The 2012 Obsidian Vineyard Syrah harvest is here! As we recently articulated would you believe tasting verticals, the same wine over several vintages, helps you make better wine? At Donelan we believe the best wines are not made but discovered. We work with 14 different vineyards, make 4 single vineyard Syrahs (and maybe a Pinot soon!), and it is imperative to understand those vineyards.
So how do we do this? Many ways, but one is to occasionally revisit the wine’s history. Tasting verticals help a winemaker think about the “big picture” prior to harvest which can be applied to the vintage standing on our doorstep: 2012.
Below are notes for the Obsidian Vineyard Syrah, 2006 through 2010. Obsidian is a warm, rocky vineyard located in Knight’s Valley of Sonoma County. Read more here.
2006: A wine loaded with dark fruit character initially masked with notes of roast game and - of all things - graham cracker. Then violet and cinnammon begin to mix with intense fruit. The mouth feel was brighter than the nose leads one to think it will be, has excellent structure, and plenty of life.
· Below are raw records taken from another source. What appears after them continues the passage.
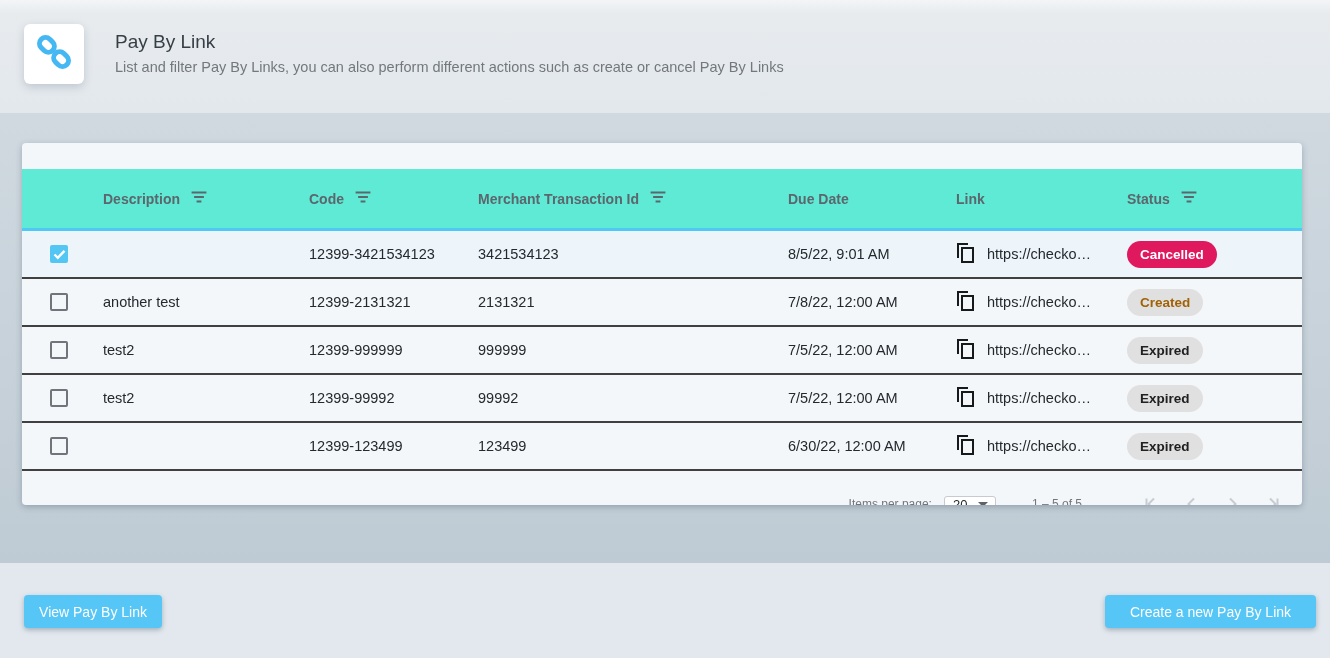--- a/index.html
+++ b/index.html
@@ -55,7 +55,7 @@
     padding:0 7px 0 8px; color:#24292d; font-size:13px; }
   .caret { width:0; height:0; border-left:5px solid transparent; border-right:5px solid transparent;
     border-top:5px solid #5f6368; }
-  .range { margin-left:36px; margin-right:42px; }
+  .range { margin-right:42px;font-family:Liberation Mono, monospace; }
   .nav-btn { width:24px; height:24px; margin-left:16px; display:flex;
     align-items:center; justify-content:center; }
Big and bold, but go ahead and enjoy now!
2007: Ever been in a warm, dry, rocky area that experiences a quick rain before the sun returns to warm that moisture? That smell, that “mineral” rocky smell wafts from the glass along with violets and general Syrah funk. The texture had better balance than the ’06, almost silky but still structured, with an excellent finish. Hold or enjoy.
2008: The floral elements of Syrah seem more apparent in this vintage, along with hints of mineral character and dark fruit such as cassis or plum reduction. The texture is soft, velvty, and almost chewy but not in a tiring way. Very sexy, and surprisingly available for a young Obsidian.
2009: The warm, wet stones are back on this wine along with fresh tobacco, chocolate covered cherries, and aromas associated with roast…fill in the blank. While young, this mouth feel may have been the class of the flight: at once fresh and tannic, balanced but big, clean but not lean, and great example of how paradox in wine suggests high quality. Hold if you can!
2010: Only recently bottled, this wine tastes quite young compared to the rest offering very primary floral notes of freesia and violets with a touch of Obisidan “stoniess” mentioned above. The mouth feel suggests a superb amount of stuffing and structure to come and I anticipate this being similar to the 2009 with a bit more je ne sais quoi.